The video was posted by Republican Representative Thomas Massie from Kentucky on Thursday.
The clip highlights the moment when students from Dixie State University in St. George, Utah simulate a routine IRS tax crime investigation. They're tasked with the arrest of hypothetical small business owner "Dodger," who was trying to sell his landscaping business.
Dodger was attempting to sell his small business for $1.5 million dollars, which according to the website ProfitableVenture.com, is the cost of a "medium scale landscaping business" and would yield a reasonable and common profit for the sale of the company.
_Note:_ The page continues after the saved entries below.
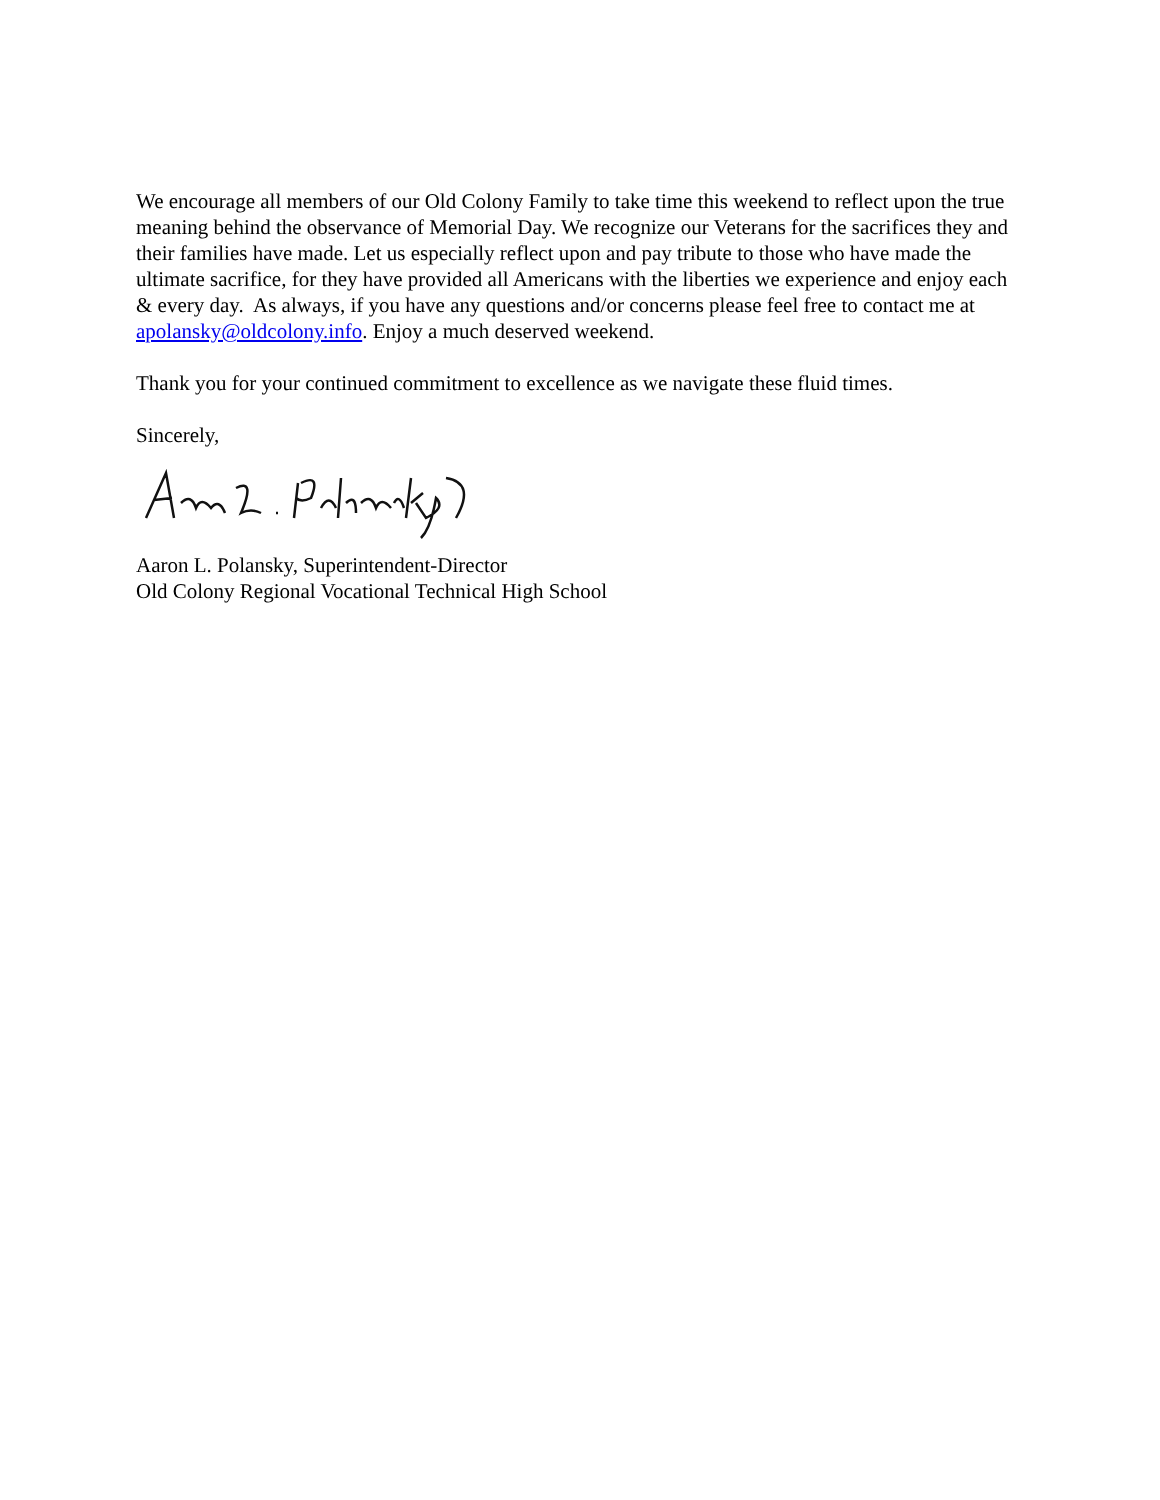We encourage all members of our Old Colony Family to take time this weekend to reflect upon the true meaning behind the observance of Memorial Day. We recognize our Veterans for the sacrifices they and their families have made. Let us especially reflect upon and pay tribute to those who have made the ultimate sacrifice, for they have provided all Americans with the liberties we experience and enjoy each & every day. As always, if you have any questions and/or concerns please feel free to contact me at apolansky@oldcolony.info. Enjoy a much deserved weekend.
Thank you for your continued commitment to excellence as we navigate these fluid times.
Sincerely,
Aaron L. Polansky, Superintendent-Director
Old Colony Regional Vocational Technical High School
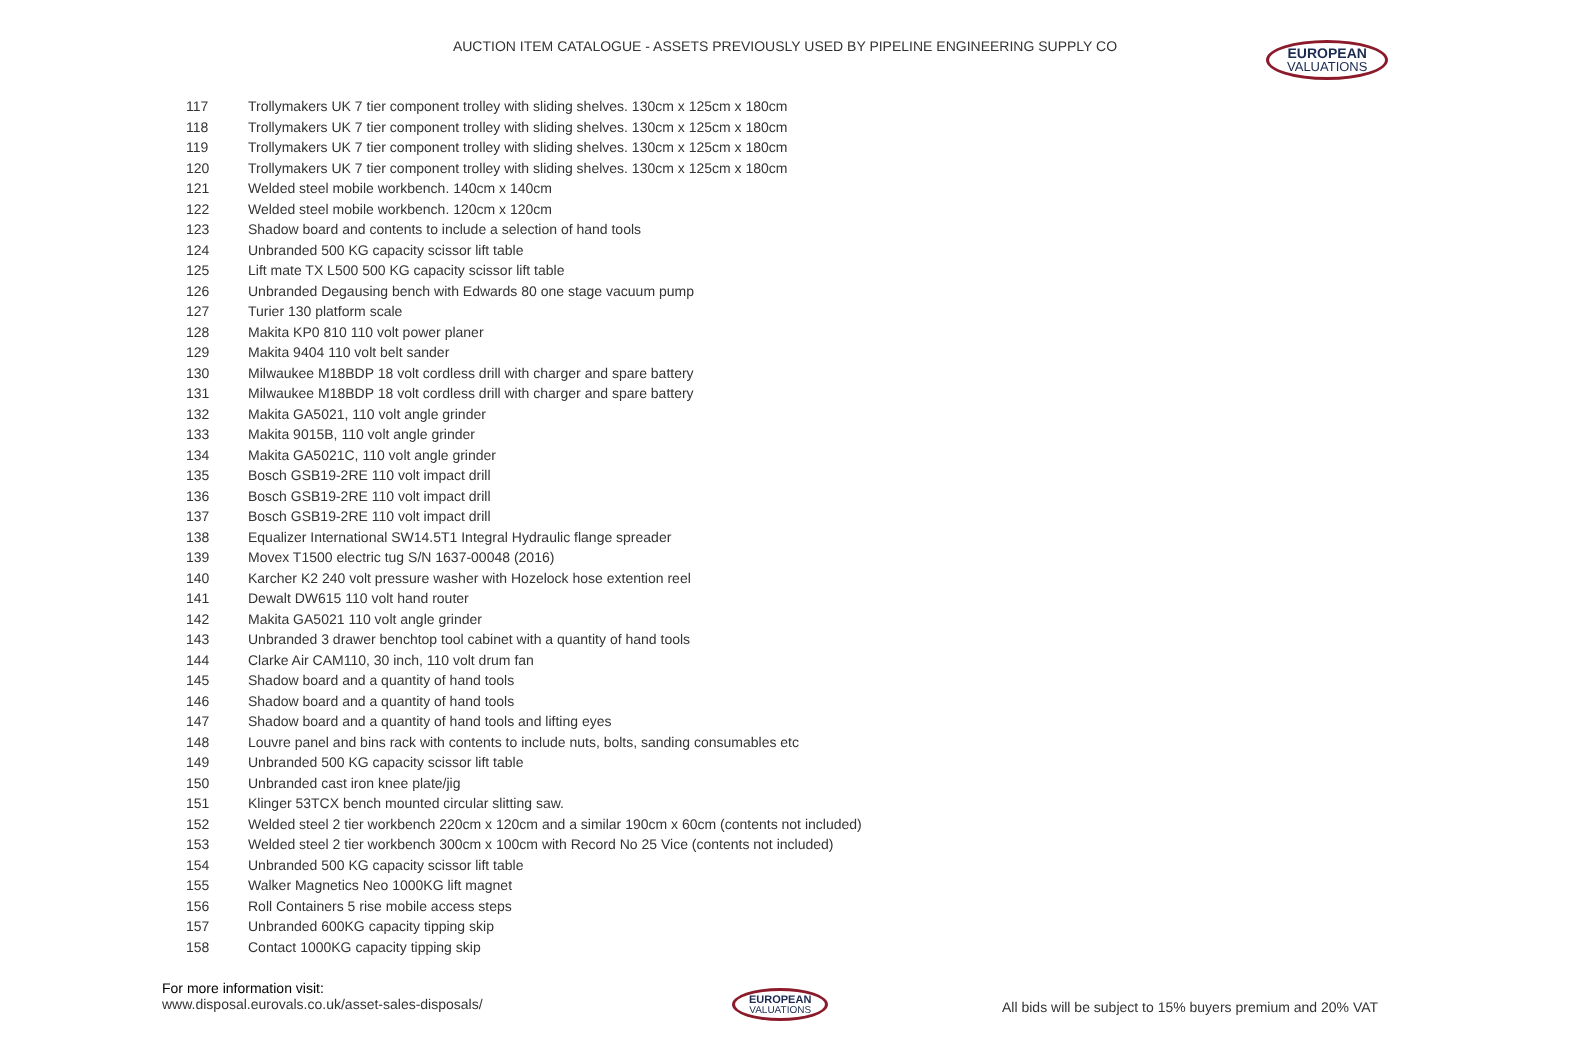AUCTION ITEM CATALOGUE - ASSETS PREVIOUSLY USED BY PIPELINE ENGINEERING SUPPLY CO
EUROPEAN
VALUATIONS
| 117 | Trollymakers UK 7 tier component trolley with sliding shelves. 130cm x 125cm x 180cm |
| 118 | Trollymakers UK 7 tier component trolley with sliding shelves. 130cm x 125cm x 180cm |
| 119 | Trollymakers UK 7 tier component trolley with sliding shelves. 130cm x 125cm x 180cm |
| 120 | Trollymakers UK 7 tier component trolley with sliding shelves. 130cm x 125cm x 180cm |
| 121 | Welded steel mobile workbench. 140cm x 140cm |
| 122 | Welded steel mobile workbench. 120cm x 120cm |
| 123 | Shadow board and contents to include a selection of hand tools |
| 124 | Unbranded 500 KG capacity scissor lift table |
| 125 | Lift mate TX L500 500 KG capacity scissor lift table |
| 126 | Unbranded Degausing bench with Edwards 80 one stage vacuum pump |
| 127 | Turier 130 platform scale |
| 128 | Makita KP0 810 110 volt power planer |
| 129 | Makita 9404 110 volt belt sander |
| 130 | Milwaukee M18BDP 18 volt cordless drill with charger and spare battery |
| 131 | Milwaukee M18BDP 18 volt cordless drill with charger and spare battery |
| 132 | Makita GA5021, 110 volt angle grinder |
| 133 | Makita 9015B, 110 volt angle grinder |
| 134 | Makita GA5021C, 110 volt angle grinder |
| 135 | Bosch GSB19-2RE 110 volt impact drill |
| 136 | Bosch GSB19-2RE 110 volt impact drill |
| 137 | Bosch GSB19-2RE 110 volt impact drill |
| 138 | Equalizer International SW14.5T1 Integral Hydraulic flange spreader |
| 139 | Movex T1500 electric tug S/N 1637-00048 (2016) |
| 140 | Karcher K2 240 volt pressure washer with Hozelock hose extention reel |
| 141 | Dewalt DW615 110 volt hand router |
| 142 | Makita GA5021 110 volt angle grinder |
| 143 | Unbranded 3 drawer benchtop tool cabinet with a quantity of hand tools |
| 144 | Clarke Air CAM110, 30 inch, 110 volt drum fan |
| 145 | Shadow board and a quantity of hand tools |
| 146 | Shadow board and a quantity of hand tools |
| 147 | Shadow board and a quantity of hand tools and lifting eyes |
| 148 | Louvre panel and bins rack with contents to include nuts, bolts, sanding consumables etc |
| 149 | Unbranded 500 KG capacity scissor lift table |
| 150 | Unbranded cast iron knee plate/jig |
| 151 | Klinger 53TCX bench mounted circular slitting saw. |
| 152 | Welded steel 2 tier workbench 220cm x 120cm and a similar 190cm x 60cm (contents not included) |
| 153 | Welded steel 2 tier workbench 300cm x 100cm with Record No 25 Vice (contents not included) |
| 154 | Unbranded 500 KG capacity scissor lift table |
| 155 | Walker Magnetics Neo 1000KG lift magnet |
| 156 | Roll Containers 5 rise mobile access steps |
| 157 | Unbranded 600KG capacity tipping skip |
| 158 | Contact 1000KG capacity tipping skip |
For more information visit:
www.disposal.eurovals.co.uk/asset-sales-disposals/
EUROPEAN
VALUATIONS
All bids will be subject to 15% buyers premium and 20% VAT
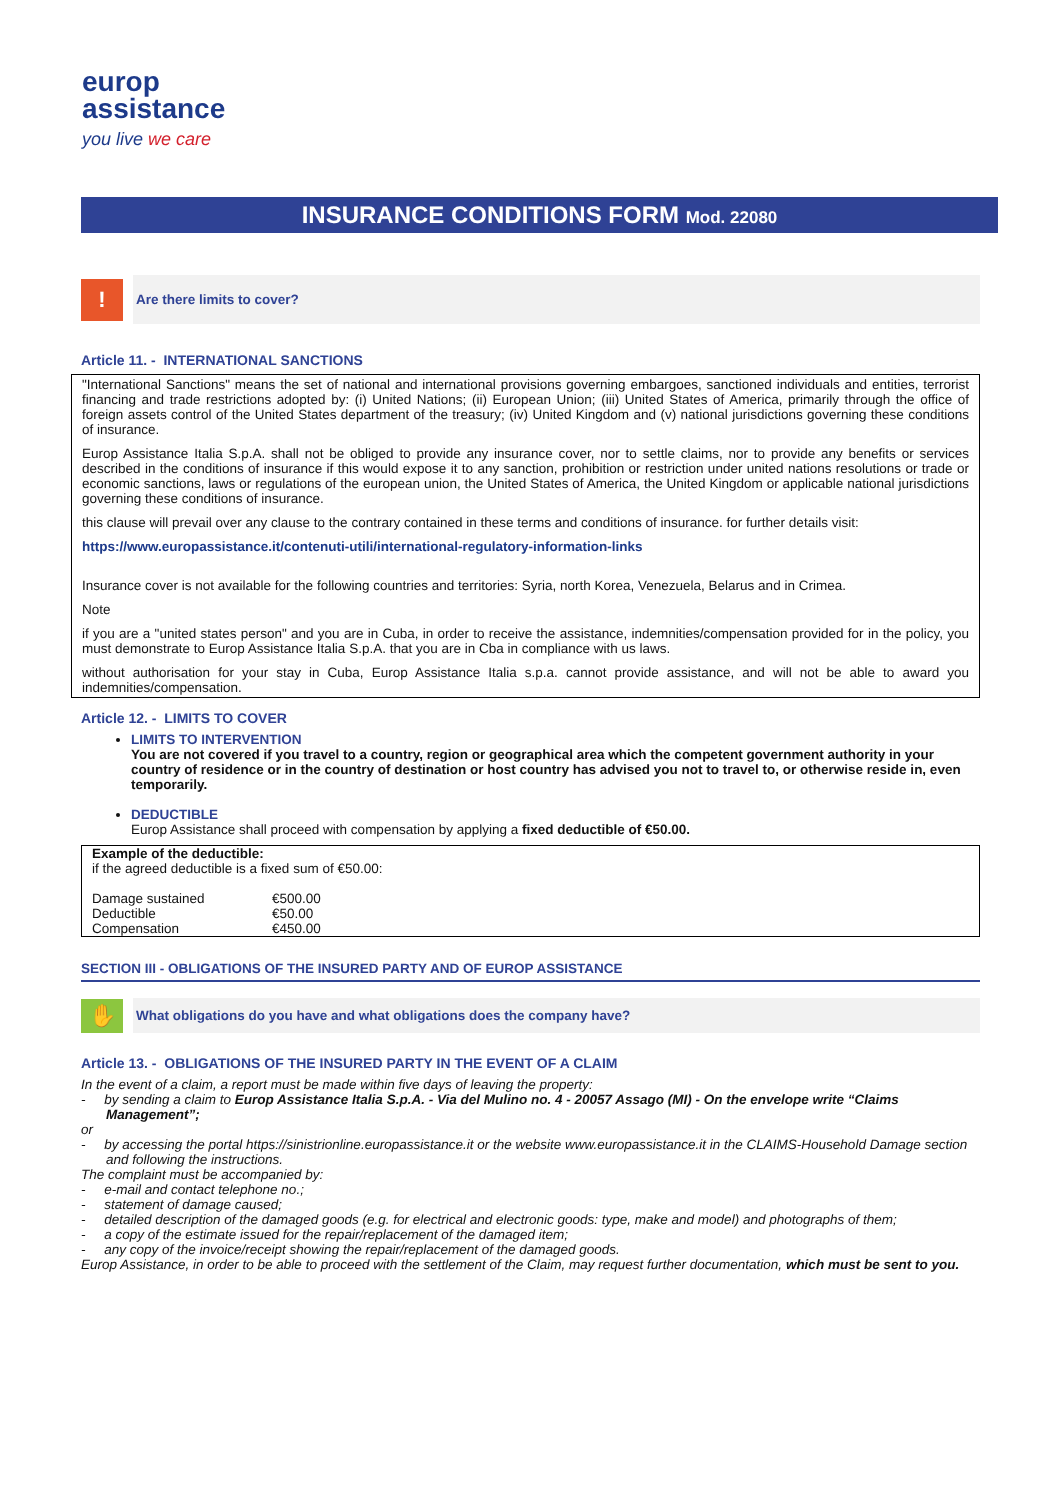europ
assistance
you live we care
INSURANCE CONDITIONS FORM Mod. 22080
!
Are there limits to cover?
Article 11. - INTERNATIONAL SANCTIONS
"International Sanctions" means the set of national and international provisions governing embargoes, sanctioned individuals and entities, terrorist financing and trade restrictions adopted by: (i) United Nations; (ii) European Union; (iii) United States of America, primarily through the office of foreign assets control of the United States department of the treasury; (iv) United Kingdom and (v) national jurisdictions governing these conditions of insurance.
Europ Assistance Italia S.p.A. shall not be obliged to provide any insurance cover, nor to settle claims, nor to provide any benefits or services described in the conditions of insurance if this would expose it to any sanction, prohibition or restriction under united nations resolutions or trade or economic sanctions, laws or regulations of the european union, the United States of America, the United Kingdom or applicable national jurisdictions governing these conditions of insurance.
this clause will prevail over any clause to the contrary contained in these terms and conditions of insurance. for further details visit:
https://www.europassistance.it/contenuti-utili/international-regulatory-information-links
Insurance cover is not available for the following countries and territories: Syria, north Korea, Venezuela, Belarus and in Crimea.
Note
if you are a "united states person" and you are in Cuba, in order to receive the assistance, indemnities/compensation provided for in the policy, you must demonstrate to Europ Assistance Italia S.p.A. that you are in Cba in compliance with us laws.
without authorisation for your stay in Cuba, Europ Assistance Italia s.p.a. cannot provide assistance, and will not be able to award you indemnities/compensation.
Article 12. - LIMITS TO COVER
LIMITS TO INTERVENTION
You are not covered if you travel to a country, region or geographical area which the competent government authority in your country of residence or in the country of destination or host country has advised you not to travel to, or otherwise reside in, even temporarily.
DEDUCTIBLE
Europ Assistance shall proceed with compensation by applying a fixed deductible of €50.00.
| Example of the deductible: if the agreed deductible is a fixed sum of €50.00: | |
| Damage sustained | €500.00 |
| Deductible | €50.00 |
| Compensation | €450.00 |
SECTION III - OBLIGATIONS OF THE INSURED PARTY AND OF EUROP ASSISTANCE
✋
What obligations do you have and what obligations does the company have?
Article 13. - OBLIGATIONS OF THE INSURED PARTY IN THE EVENT OF A CLAIM
In the event of a claim, a report must be made within five days of leaving the property:
- by sending a claim to Europ Assistance Italia S.p.A. - Via del Mulino no. 4 - 20057 Assago (MI) - On the envelope write “Claims Management”;
or
- by accessing the portal https://sinistrionline.europassistance.it or the website www.europassistance.it in the CLAIMS-Household Damage section and following the instructions.
The complaint must be accompanied by:
- e-mail and contact telephone no.;
- statement of damage caused;
- detailed description of the damaged goods (e.g. for electrical and electronic goods: type, make and model) and photographs of them;
- a copy of the estimate issued for the repair/replacement of the damaged item;
- any copy of the invoice/receipt showing the repair/replacement of the damaged goods.
Europ Assistance, in order to be able to proceed with the settlement of the Claim, may request further documentation, which must be sent to you.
In the scenario, the IRS suspects Dodger operated vehicles for his business that he may have purchased with money he didn't make from his business. Dodger didn't report the purchases of the vehicles to the IRS and the use of these vehicles for work solicited an undercover interview with IRS special agents.
The IRS agent asked, "Have you ever done any landscaping work before?"
"Just in my front yard," Dodger replied. His arrest ensued.
"Who are you guys? What is this?" Dodger exclaims as he is cuffed and on his knees.
"We're the IRS. You're going to jail, buddy," the student playacting an IRS agent exclaims.
IRS Special Agent Ron Marker explained, "Ammunition, handcuffs, first Aid, is generally what everybody wears" to these arrests.
According to Reuters, the video is part of "the Adrian Project," which is a special IRS program designed to recruit college students into the agency, specifically the Criminal Investigation (CI) unit.
The IRS website says the Adrian Project, "provides students a glimpse into the career life of an IRS special agent and what a criminal investigation entails." IRS Supervisory Special Agent CI Casey Hill says that agents start at salaries around $60-70,000 and can top out around $175,000.
The recently passed Inflation Reduction Act, a $739 billion spending bill that will not reduce inflation, will increase the size of the IRS and create positions for nearly 87,000 new IRS agents, 70,000 of whom will be armed, by 2031.
According to the Congressional Budget Office, the IRS expansion will disproportionately target and harm small business owners.
Executive Vice President at National Taxpayers Union Foundation, Joe Hinchman, said, "The IRS will have to target small and medium businesses because they won’t fight back."